_WHAT YOU HAVE TO DO_
Copy the lines of the items below word for word, starting at the line that contains "soon! Stay tuned!" and ending with the line that contains "e.g. When a", with both of those lines included. Leave the pictures out of your answer.
----
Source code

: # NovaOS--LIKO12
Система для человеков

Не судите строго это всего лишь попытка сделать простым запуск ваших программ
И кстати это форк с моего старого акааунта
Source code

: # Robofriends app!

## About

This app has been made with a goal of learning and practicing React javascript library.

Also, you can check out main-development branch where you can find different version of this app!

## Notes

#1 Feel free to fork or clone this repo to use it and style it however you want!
----
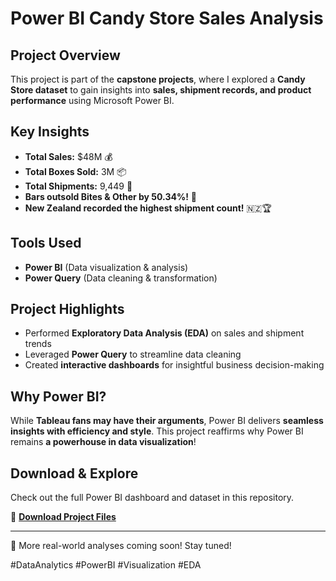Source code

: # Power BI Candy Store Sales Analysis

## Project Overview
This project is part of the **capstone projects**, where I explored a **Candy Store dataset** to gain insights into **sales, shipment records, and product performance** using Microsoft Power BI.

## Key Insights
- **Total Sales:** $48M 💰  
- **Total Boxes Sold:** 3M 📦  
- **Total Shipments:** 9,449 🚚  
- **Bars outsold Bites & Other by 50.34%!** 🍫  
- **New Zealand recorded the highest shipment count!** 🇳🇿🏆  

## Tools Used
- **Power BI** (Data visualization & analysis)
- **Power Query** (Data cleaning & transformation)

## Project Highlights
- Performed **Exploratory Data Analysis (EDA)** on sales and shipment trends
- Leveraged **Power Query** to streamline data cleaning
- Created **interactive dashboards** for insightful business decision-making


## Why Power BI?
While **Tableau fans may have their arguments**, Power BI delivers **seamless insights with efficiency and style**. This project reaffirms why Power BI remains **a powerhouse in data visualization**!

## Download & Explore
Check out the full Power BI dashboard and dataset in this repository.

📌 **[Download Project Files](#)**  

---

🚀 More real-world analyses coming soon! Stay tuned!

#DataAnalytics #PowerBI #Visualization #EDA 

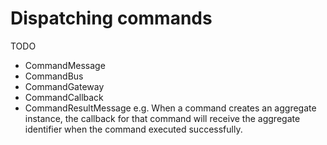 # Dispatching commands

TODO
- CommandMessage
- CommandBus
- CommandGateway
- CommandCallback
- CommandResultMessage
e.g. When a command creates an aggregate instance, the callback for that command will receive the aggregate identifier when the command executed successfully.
----
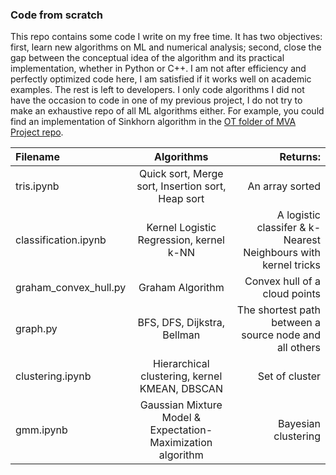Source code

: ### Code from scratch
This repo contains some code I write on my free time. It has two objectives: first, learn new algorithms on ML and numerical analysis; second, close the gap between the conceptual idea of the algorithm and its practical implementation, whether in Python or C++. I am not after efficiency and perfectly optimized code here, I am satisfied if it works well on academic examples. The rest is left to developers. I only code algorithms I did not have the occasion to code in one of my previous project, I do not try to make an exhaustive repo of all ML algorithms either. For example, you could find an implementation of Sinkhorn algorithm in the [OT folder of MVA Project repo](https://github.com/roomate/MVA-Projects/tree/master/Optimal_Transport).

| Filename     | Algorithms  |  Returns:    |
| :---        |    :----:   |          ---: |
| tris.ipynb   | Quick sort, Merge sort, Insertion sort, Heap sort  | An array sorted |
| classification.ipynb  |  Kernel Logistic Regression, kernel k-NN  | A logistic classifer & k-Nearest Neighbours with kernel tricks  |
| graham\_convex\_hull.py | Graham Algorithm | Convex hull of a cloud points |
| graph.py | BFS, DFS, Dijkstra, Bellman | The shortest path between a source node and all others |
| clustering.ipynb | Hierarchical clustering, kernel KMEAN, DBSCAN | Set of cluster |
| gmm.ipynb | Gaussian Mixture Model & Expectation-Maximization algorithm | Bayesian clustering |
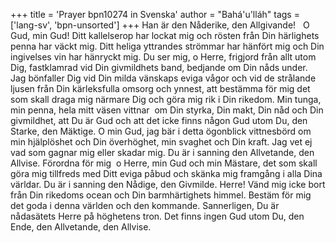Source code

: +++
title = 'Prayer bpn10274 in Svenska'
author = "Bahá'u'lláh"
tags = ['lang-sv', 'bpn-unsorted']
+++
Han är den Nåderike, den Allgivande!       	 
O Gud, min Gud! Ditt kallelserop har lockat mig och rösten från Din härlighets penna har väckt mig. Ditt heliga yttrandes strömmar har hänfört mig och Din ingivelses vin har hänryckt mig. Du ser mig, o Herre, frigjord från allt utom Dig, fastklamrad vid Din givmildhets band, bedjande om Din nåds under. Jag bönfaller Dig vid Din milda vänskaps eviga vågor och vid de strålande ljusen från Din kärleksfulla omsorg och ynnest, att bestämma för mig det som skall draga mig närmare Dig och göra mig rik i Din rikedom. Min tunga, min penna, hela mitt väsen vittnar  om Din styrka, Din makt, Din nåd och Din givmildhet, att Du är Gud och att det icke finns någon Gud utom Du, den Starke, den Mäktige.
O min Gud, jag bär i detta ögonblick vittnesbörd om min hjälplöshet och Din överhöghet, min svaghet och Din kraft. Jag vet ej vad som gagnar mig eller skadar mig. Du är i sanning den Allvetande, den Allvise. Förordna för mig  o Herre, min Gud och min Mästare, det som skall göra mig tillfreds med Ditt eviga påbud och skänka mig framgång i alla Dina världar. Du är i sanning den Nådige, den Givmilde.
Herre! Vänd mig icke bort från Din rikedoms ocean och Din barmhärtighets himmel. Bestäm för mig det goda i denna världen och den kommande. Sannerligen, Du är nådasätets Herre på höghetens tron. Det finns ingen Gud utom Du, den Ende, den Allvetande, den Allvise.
----
_RESPONSE FOR THIS EXERCISE_
🚀 More real-world analyses coming soon! Stay tuned!

#DataAnalytics #PowerBI #Visualization #EDA 

 # Dispatching commands

TODO
- CommandMessage
- CommandBus
- CommandGateway
- CommandCallback
- CommandResultMessage
e.g. When a command creates an aggregate instance, the callback for that command will receive the aggregate identifier when the command executed successfully.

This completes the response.